Scan the listing for the word "right", and copy out each line where it is found.
━━━
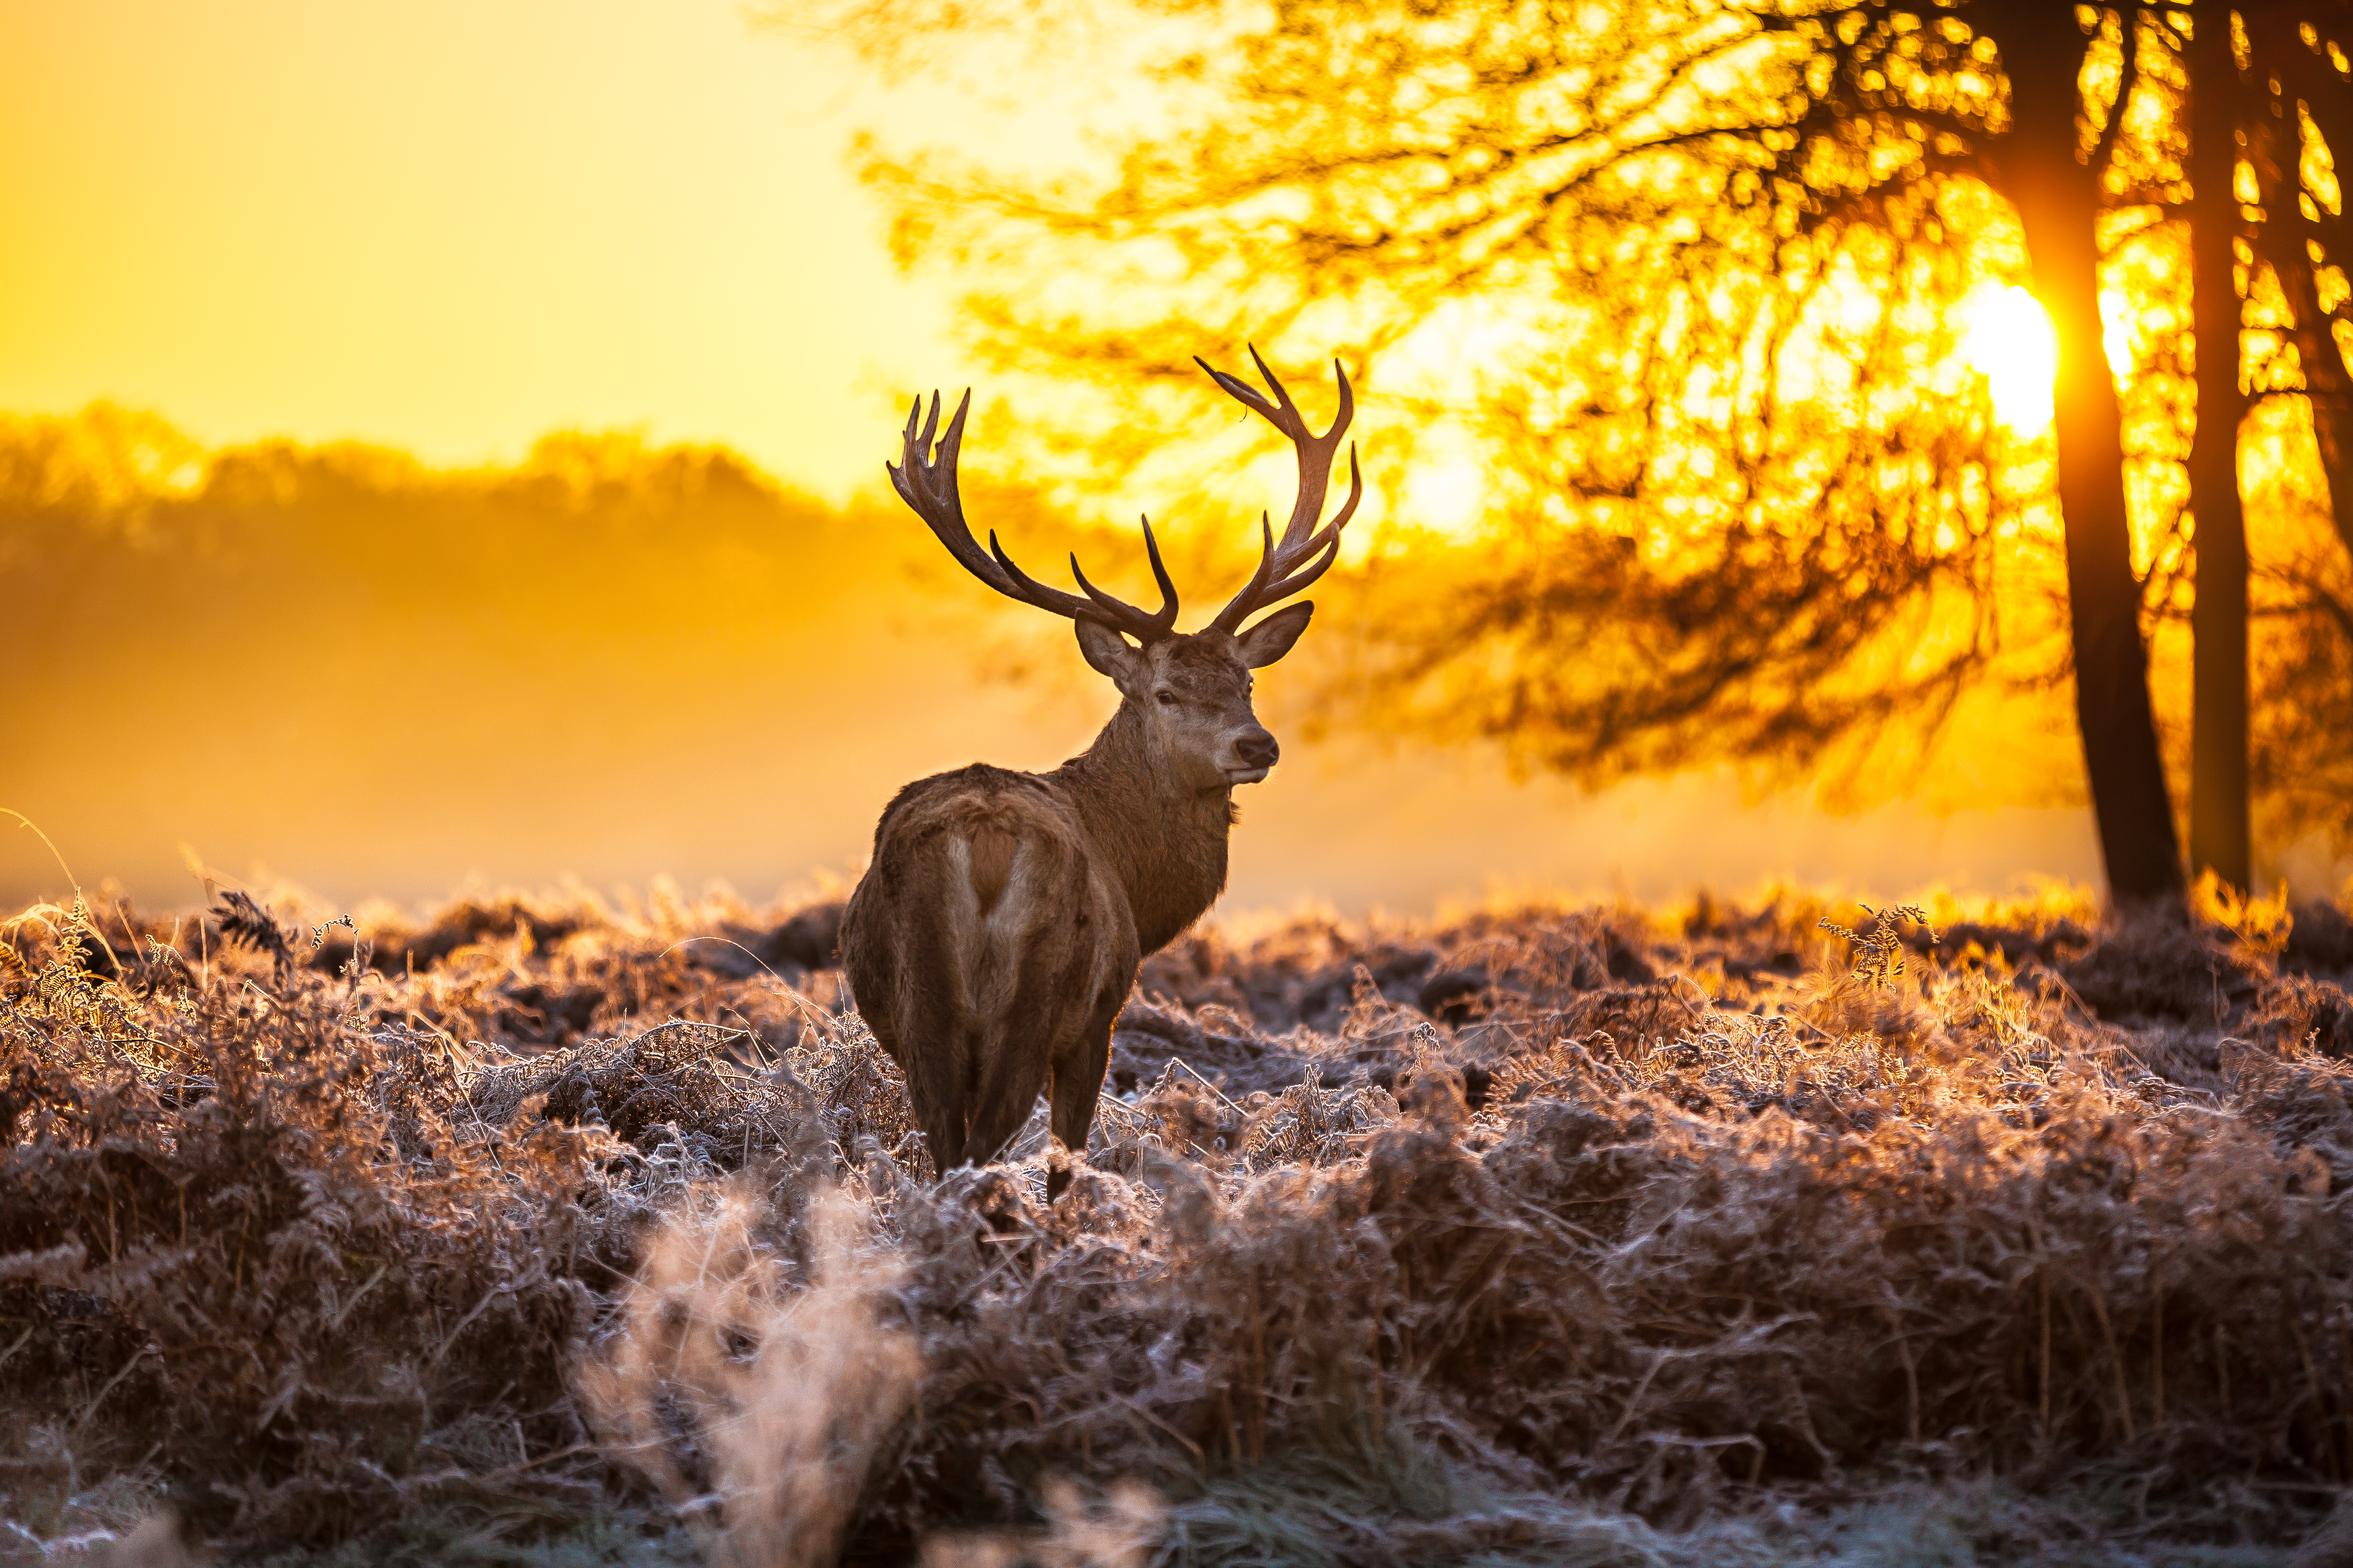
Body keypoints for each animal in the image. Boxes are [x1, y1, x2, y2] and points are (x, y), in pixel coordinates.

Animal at [839, 350, 1362, 1199]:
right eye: (1167, 691)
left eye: (1246, 682)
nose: (1258, 746)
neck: (1138, 882)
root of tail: (983, 846)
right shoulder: (1101, 1016)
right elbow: (1068, 1158)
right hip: (1043, 996)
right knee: (986, 1146)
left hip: (926, 1012)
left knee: (948, 1147)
━━━
* **Written reply**:
right eye: (1167, 691)
right shoulder: (1101, 1016)
right elbow: (1068, 1158)
right hip: (1043, 996)
right knee: (986, 1146)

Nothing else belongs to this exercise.